Collection entries |
↓↓↓

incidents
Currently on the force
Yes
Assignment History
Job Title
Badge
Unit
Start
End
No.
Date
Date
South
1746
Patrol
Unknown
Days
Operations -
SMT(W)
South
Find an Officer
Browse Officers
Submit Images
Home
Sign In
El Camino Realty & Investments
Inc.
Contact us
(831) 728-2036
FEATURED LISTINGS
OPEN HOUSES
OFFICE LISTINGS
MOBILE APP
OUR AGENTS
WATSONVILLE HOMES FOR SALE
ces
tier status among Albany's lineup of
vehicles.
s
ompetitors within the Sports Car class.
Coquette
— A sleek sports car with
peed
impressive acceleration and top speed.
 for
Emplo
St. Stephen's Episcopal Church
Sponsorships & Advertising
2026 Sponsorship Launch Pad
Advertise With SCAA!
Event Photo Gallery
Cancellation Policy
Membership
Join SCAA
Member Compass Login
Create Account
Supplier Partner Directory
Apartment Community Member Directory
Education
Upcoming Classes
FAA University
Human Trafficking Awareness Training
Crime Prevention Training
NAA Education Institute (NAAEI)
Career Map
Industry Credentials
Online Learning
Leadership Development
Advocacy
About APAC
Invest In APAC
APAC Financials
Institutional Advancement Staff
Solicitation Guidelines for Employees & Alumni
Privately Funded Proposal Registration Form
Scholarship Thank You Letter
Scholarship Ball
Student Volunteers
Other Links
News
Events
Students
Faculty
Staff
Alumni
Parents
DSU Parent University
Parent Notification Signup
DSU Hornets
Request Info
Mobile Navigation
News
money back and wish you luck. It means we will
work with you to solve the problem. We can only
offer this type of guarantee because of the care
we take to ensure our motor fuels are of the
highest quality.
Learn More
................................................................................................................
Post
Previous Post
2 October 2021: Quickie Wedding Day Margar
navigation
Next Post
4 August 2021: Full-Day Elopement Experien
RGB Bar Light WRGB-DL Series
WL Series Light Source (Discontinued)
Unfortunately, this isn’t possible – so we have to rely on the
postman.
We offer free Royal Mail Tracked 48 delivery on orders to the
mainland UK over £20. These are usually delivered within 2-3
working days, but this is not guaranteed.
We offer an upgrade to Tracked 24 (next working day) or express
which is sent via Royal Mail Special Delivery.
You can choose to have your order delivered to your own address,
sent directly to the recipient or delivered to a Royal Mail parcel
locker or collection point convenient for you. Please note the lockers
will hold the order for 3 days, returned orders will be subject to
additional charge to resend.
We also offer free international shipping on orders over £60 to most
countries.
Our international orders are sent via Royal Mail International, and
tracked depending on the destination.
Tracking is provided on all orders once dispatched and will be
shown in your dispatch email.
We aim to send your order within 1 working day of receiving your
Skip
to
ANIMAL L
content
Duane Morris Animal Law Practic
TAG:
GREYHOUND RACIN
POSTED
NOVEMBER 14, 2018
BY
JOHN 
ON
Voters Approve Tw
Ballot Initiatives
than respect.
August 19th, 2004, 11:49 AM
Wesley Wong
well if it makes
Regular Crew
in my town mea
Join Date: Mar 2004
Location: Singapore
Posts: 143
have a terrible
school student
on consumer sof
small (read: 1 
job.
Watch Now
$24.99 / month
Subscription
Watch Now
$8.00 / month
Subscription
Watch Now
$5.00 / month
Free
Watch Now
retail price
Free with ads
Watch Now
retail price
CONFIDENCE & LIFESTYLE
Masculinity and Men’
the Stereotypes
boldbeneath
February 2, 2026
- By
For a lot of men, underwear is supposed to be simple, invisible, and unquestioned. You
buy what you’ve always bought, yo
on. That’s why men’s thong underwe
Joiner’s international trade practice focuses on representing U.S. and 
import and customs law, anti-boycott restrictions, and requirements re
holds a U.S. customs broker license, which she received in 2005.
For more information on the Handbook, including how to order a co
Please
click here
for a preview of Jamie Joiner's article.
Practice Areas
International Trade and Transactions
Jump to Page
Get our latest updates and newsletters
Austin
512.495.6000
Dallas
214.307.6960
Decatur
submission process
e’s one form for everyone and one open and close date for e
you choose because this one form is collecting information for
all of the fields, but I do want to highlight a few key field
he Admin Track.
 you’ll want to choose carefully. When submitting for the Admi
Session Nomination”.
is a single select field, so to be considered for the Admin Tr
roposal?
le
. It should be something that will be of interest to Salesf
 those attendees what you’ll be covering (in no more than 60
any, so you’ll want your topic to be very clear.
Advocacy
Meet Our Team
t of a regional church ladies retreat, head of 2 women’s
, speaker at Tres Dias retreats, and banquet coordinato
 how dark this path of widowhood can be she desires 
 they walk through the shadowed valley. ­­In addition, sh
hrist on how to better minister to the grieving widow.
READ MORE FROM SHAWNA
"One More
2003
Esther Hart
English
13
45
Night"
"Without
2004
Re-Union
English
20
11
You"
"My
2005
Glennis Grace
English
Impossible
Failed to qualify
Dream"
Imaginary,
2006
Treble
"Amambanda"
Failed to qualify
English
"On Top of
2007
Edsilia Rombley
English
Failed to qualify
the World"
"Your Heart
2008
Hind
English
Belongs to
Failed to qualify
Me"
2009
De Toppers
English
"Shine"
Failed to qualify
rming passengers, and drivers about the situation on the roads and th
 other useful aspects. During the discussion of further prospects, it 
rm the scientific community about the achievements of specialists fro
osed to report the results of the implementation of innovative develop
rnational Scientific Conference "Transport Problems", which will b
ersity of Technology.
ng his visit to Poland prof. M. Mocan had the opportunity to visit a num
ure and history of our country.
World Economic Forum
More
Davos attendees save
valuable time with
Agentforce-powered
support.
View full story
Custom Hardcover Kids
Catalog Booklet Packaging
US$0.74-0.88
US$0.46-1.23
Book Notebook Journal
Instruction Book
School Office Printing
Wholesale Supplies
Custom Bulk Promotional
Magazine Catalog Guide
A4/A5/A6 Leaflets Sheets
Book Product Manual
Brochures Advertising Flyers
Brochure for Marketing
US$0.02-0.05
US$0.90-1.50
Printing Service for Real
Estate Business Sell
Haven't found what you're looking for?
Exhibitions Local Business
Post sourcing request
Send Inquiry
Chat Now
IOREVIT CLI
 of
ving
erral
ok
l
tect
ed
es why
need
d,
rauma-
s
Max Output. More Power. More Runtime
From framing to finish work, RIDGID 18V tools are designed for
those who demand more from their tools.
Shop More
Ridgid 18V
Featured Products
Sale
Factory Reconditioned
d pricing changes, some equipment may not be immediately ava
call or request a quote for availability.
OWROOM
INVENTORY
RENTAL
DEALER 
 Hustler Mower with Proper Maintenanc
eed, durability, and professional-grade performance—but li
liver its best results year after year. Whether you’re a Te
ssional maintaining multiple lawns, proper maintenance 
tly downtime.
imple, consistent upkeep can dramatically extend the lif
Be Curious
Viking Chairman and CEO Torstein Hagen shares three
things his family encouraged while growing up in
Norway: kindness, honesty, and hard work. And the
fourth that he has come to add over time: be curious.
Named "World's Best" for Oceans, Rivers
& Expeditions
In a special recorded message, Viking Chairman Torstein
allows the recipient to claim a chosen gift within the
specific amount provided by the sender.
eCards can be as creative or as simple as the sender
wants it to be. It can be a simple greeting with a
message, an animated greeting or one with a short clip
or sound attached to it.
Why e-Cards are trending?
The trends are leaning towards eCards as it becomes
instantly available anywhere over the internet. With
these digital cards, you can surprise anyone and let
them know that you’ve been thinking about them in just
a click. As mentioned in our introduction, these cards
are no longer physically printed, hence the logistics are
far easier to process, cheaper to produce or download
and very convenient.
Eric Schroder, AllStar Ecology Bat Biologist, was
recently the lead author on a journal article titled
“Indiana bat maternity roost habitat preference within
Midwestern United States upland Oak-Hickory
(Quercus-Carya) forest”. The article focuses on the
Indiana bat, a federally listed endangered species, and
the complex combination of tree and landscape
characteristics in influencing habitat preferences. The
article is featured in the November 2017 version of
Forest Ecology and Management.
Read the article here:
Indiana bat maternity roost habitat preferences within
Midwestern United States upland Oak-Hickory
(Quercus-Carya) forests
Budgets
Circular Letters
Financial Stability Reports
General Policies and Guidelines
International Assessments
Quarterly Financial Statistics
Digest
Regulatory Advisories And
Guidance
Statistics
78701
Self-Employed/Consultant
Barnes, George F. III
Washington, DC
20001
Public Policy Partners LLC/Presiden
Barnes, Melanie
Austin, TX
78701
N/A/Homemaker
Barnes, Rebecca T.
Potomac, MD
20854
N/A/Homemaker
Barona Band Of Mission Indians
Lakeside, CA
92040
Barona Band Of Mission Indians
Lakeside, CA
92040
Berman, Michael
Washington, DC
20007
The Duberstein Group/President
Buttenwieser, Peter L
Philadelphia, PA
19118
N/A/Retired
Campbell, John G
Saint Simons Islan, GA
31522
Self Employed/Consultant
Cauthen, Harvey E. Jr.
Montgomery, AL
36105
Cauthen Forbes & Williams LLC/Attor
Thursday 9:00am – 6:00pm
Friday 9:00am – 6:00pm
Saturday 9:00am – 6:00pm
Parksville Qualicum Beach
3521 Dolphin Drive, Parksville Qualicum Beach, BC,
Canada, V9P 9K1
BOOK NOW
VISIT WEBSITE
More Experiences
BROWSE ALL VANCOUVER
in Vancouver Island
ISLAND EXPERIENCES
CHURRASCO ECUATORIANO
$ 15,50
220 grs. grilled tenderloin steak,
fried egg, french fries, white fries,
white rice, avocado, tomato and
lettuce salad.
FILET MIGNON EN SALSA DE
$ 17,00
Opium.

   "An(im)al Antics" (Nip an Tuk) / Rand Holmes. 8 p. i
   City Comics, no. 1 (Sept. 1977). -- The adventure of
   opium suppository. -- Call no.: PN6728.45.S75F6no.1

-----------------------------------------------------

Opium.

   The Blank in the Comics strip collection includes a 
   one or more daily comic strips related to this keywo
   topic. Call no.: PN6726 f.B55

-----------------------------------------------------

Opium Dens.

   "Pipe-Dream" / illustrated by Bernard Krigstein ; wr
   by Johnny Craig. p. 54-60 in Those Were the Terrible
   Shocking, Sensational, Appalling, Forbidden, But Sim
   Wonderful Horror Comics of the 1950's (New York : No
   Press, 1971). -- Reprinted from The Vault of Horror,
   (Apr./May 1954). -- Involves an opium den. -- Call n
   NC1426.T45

↑↑↑

REQUIRED ACTION | Reproduce the lines of the items above verbatim, beginning with the very first line and stopping after the line that contains "OFFICE LISTINGS".

SOLUTION BELOW |
incidents
Currently on the force
Yes
Assignment History
Job Title
Badge
Unit
Start
End
No.
Date
Date
South
1746
Patrol
Unknown
Days
Operations -
SMT(W)
South
Find an Officer
Browse Officers
Submit Images
Home
Sign In
El Camino Realty & Investments
Inc.
Contact us
(831) 728-2036
FEATURED LISTINGS
OPEN HOUSES
OFFICE LISTINGS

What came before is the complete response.